If the first three Ottoman centuries were characterized by a certain level of stasis, the nineteenth century brought significant change to Istanbul’s Roman Catholics. There was marked growth in the community as Italians, Spanish, Poles and other immigrants and refugees fled European troubles, and as Armenians and other eastern Christians continue to convert in relatively small numbers. There was as a concomitant increase in the number of clergy and nuns, who numbered almost 100 by mid-century, and a new church was constructed by the Capuchins in 1845. Galata also was home to a growing number of Roman Catholic primary and boarding schools for both boys and girls, which also attracted many Greek, Armenian, Muslim and Jewish students. By 1872 the number of Latin Catholics in Istanbul and its environs numbered approximately 22,000, divided among eleven parishes, with Armenian Catholics numbering over 30,000.7The dynamic political conditions in Europe and the Ottoman Empire in the nineteenth and early twentieth centuries significantly impacted Istanbul’s Latin-rite community. During the Greek revolt in the early nineteenth century, for a time Ottoman Catholics, along with other Christians, were viewed with suspicion, but by the Tanzimat era (1839-1876) concerns about Catholic loyalty had dissipated, and indeed some individuals obtained official positions of significant influence. Questions regarding the political loyalties of Ottoman Roman Catholics resurfaced with the Ottoman entry into World War I on the side of the Central Powers. The collapse of the Ottoman Empire, as well as the systematic massacre of the Armenians, jeopardized the situation of the empire’s Roman Catholics and led to a precipitous decline in its numbers.
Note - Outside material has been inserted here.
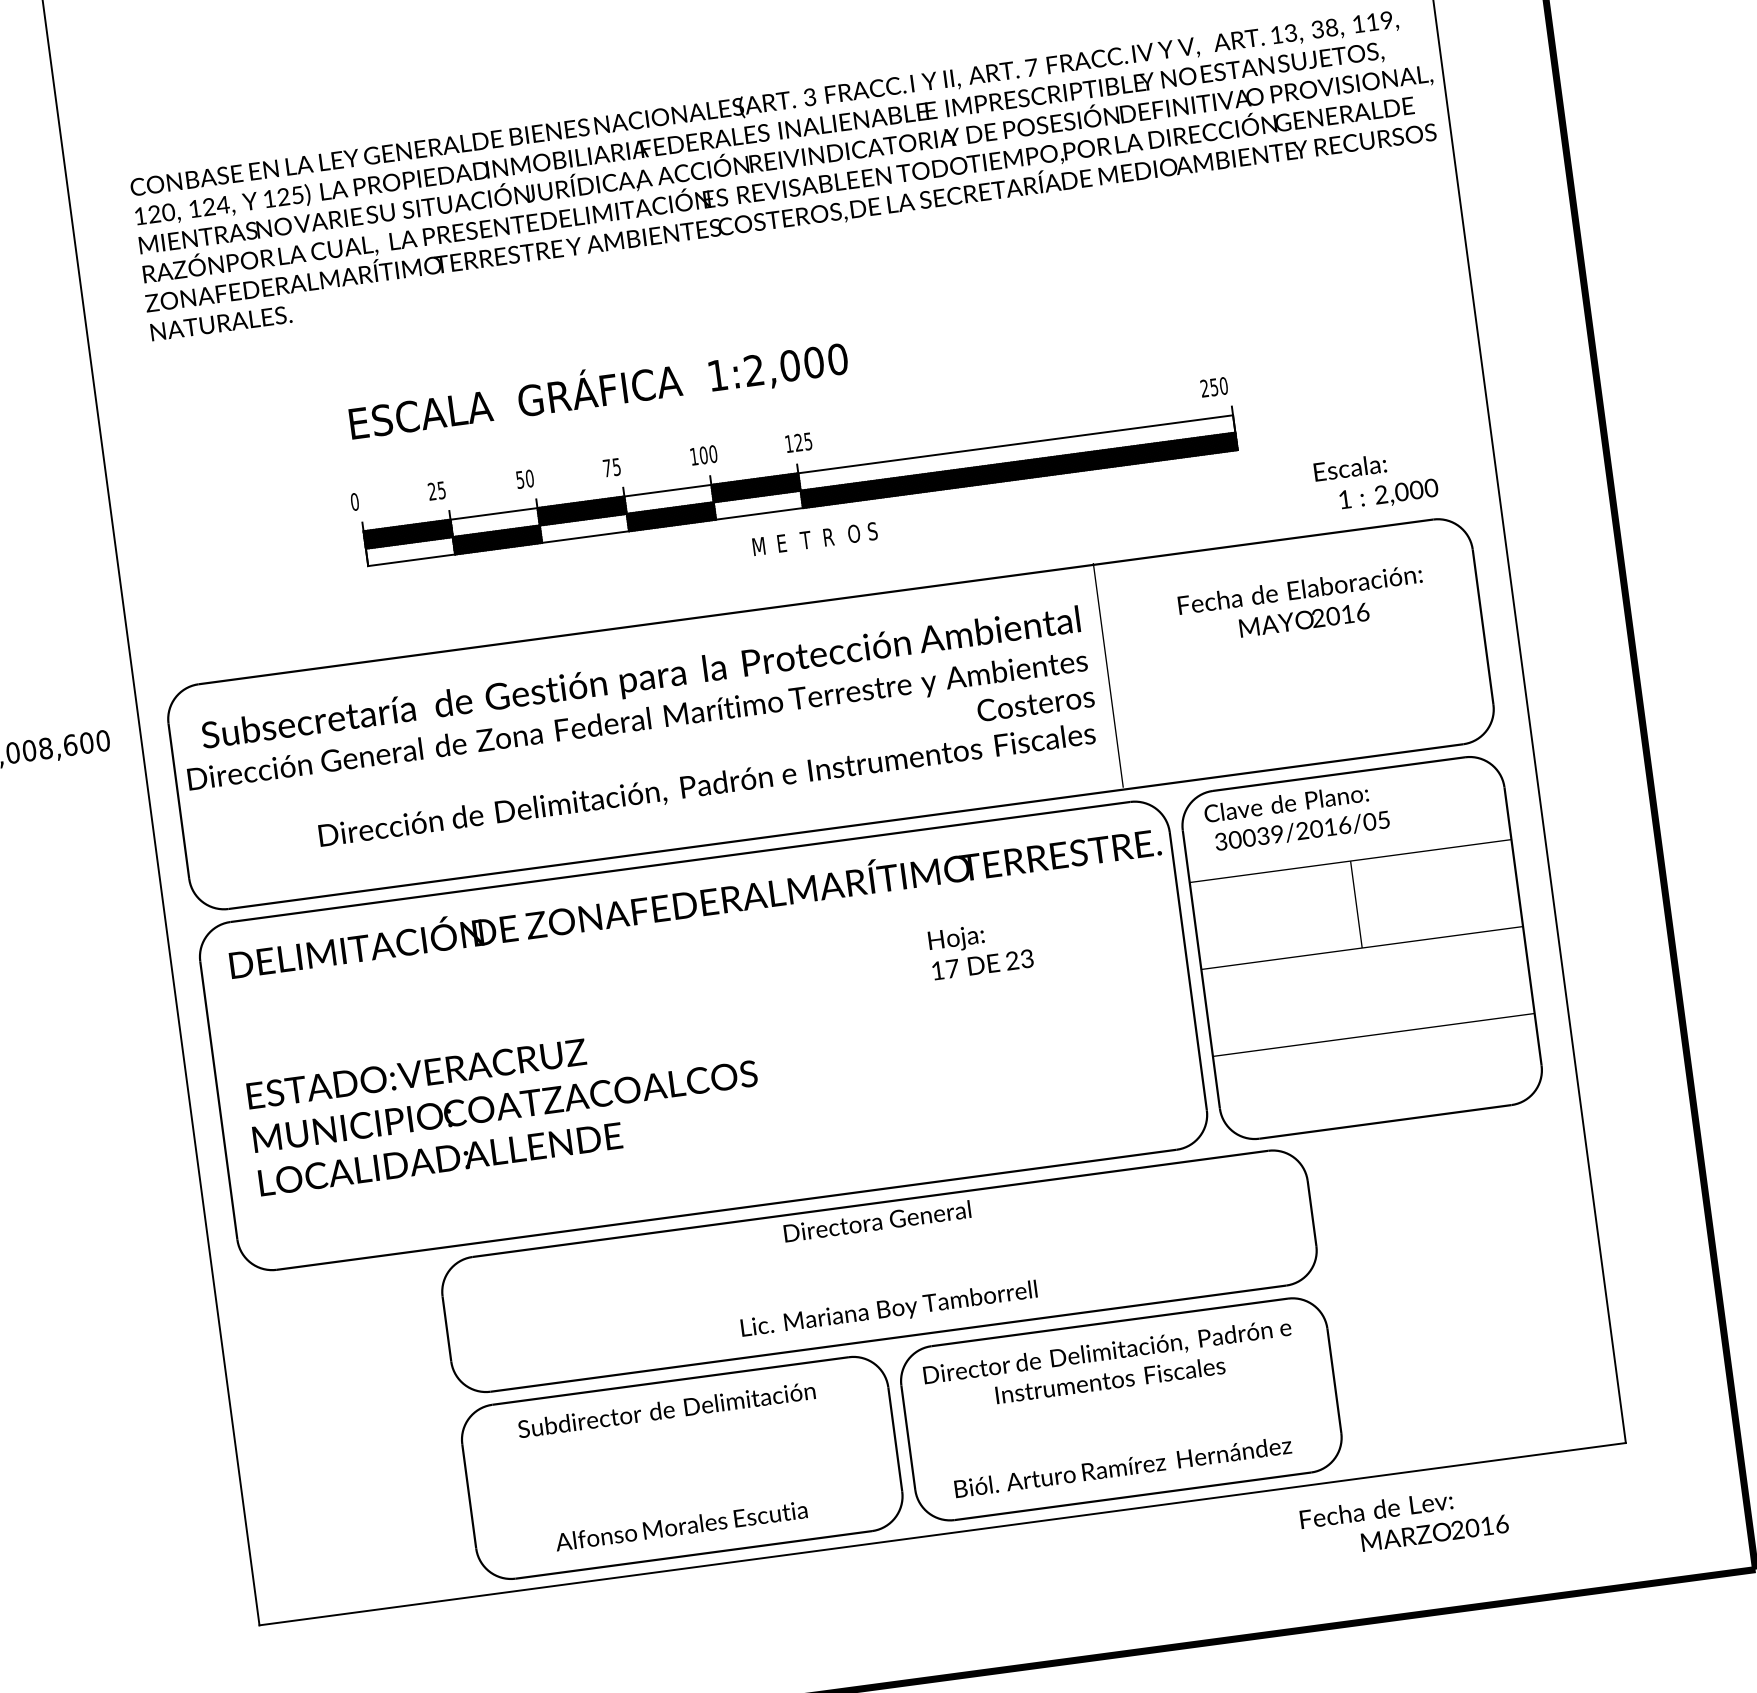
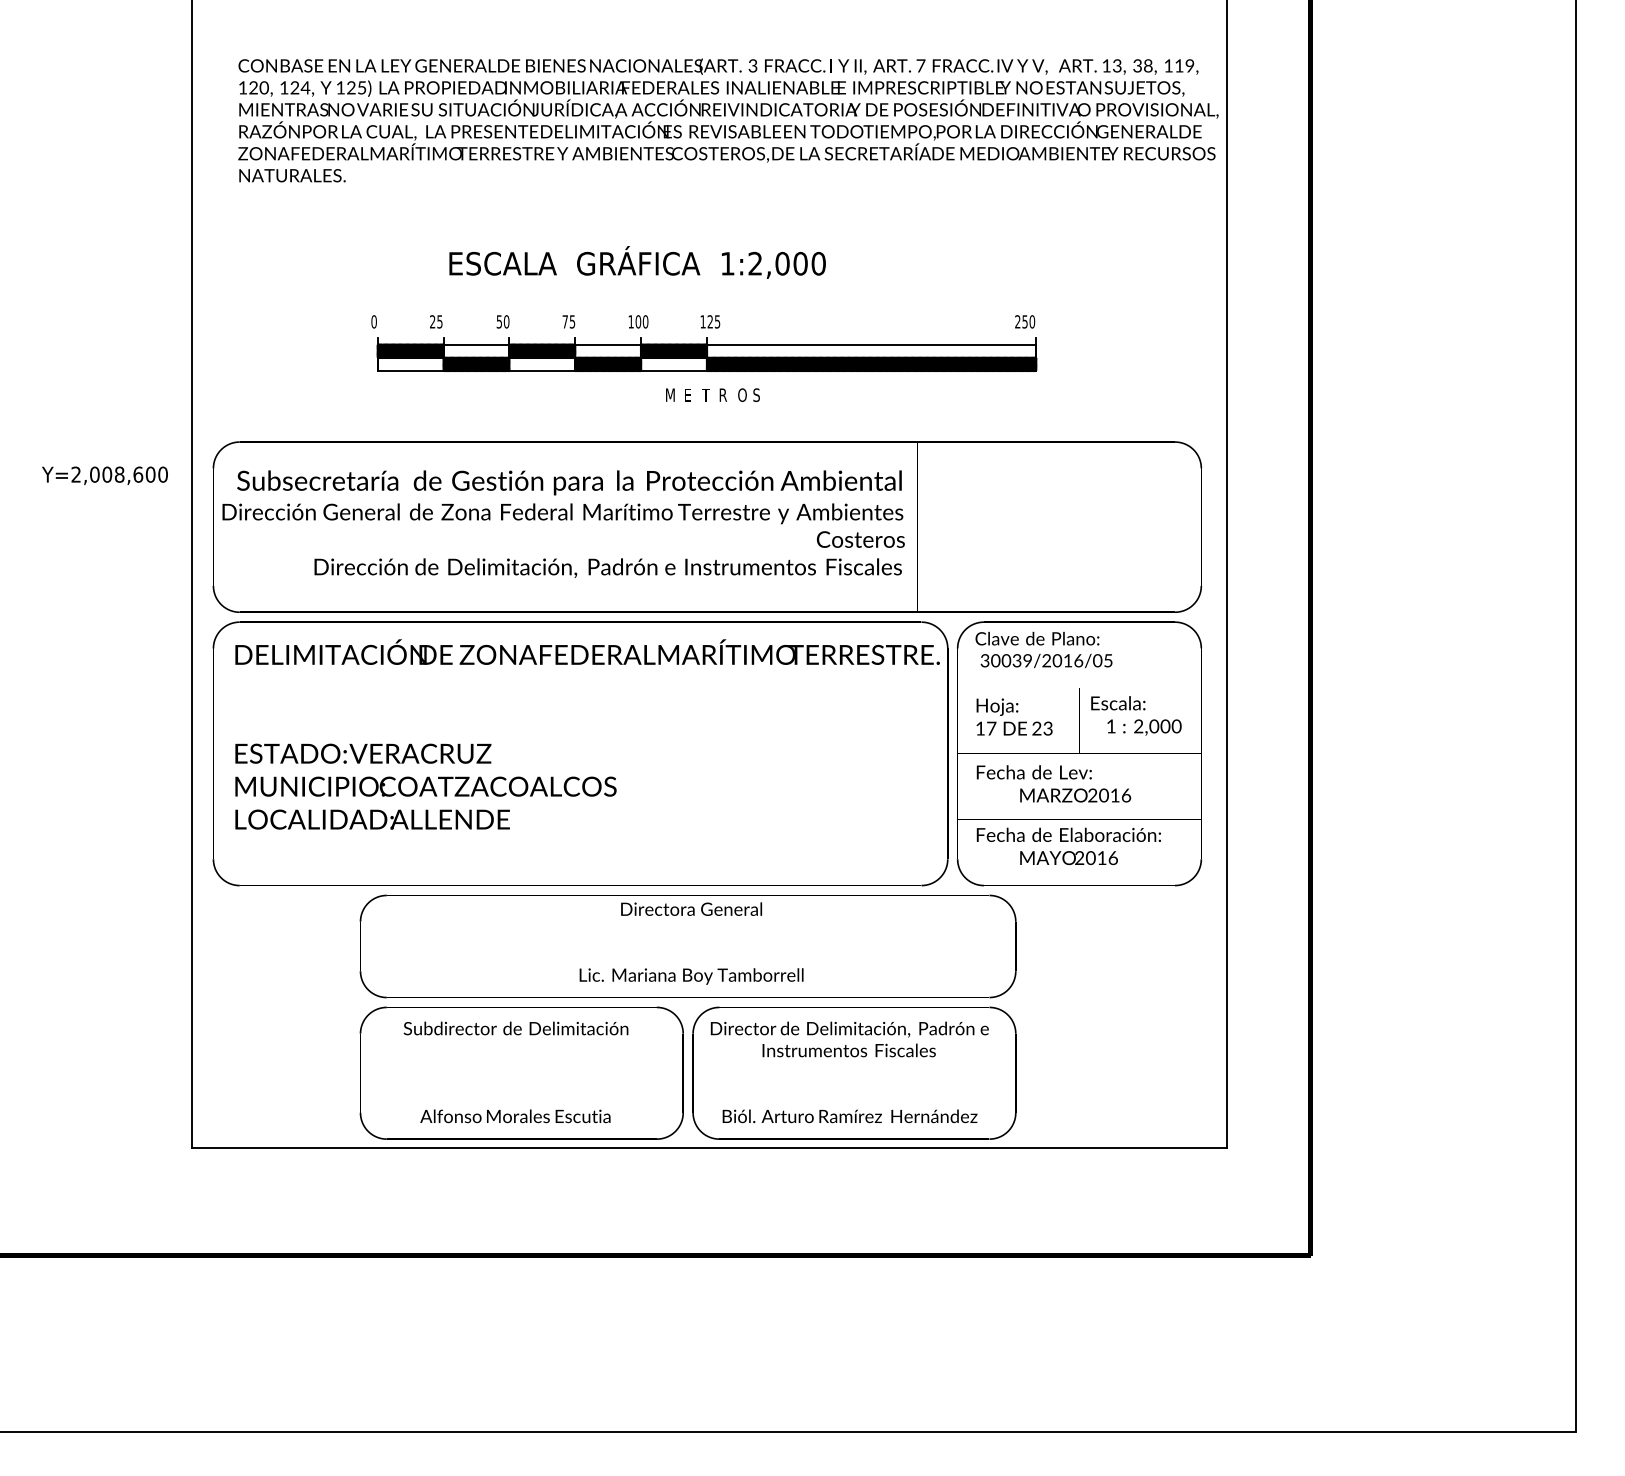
text: (598, 389) -> (637, 262), moved
text: (1376, 480) -> (1136, 715), moved
text: (1301, 604) -> (1068, 846), moved
text: (980, 948) -> (1014, 716), moved
text: (1403, 1521) -> (1053, 783), moved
This was exacerbated during the post-war years when Istanbul was occupied by the allies, and during the four years of war which resulted in the declaration of the Turkish Republic in 1923. These events led to a dramatic reduction in the size of the Roman Catholic community to levels not seen since the sixteenth century: in 1927 it numbered only 3,400 individuals.8




1. İnalcık, H., “Ottoman Galata, 1453-1553,” in Eldem, E. (ed.), Première Rencontre Internationale sur l’Empire Ottoman et la Turquie Moderne (Istanbul-Paris, 1991), pp. 25-31.

2. d'Alessio, E. D., “La communauté de Constantinople au lendemain de la conquête ottomane”, Échos d'orient 36 (1937), p. 311.

3. Sturdza, M., Dictionnaire historique et gènéalogique des grandes familles de Grèce, d’Albanie et de Constantinople (Paris, 1983), p. 564.

4. Dursteler, E., Venetians in Constantinople: Nation, Identity, and Coexistence in the Early Modern Mediterranean (Baltimore, 2006), p. 143.

5. della Valle, Pietro, De’ Viaggi di Pietro Della Valle il Pellegrino. Descritti da lui medesimo in Lettere familiari. Parte Prima cioè La Turchia (Rome, 1650) p. 53.

6. Frazee, Ch., Catholics and Sultans: The Church and the Ottoman Empire 1453-1923 (London, 1983), p. 178.

7. Frazee, Ch., Catholics and Sultans: The Church and the Ottoman Empire 1453-1923 (London, 1983), pp. 223-228.

8. d'Alessio, E. D., “La communauté de Constantinople au lendemain de la conquête ottomane”, Échos d'orient 36 (1937), p. 309.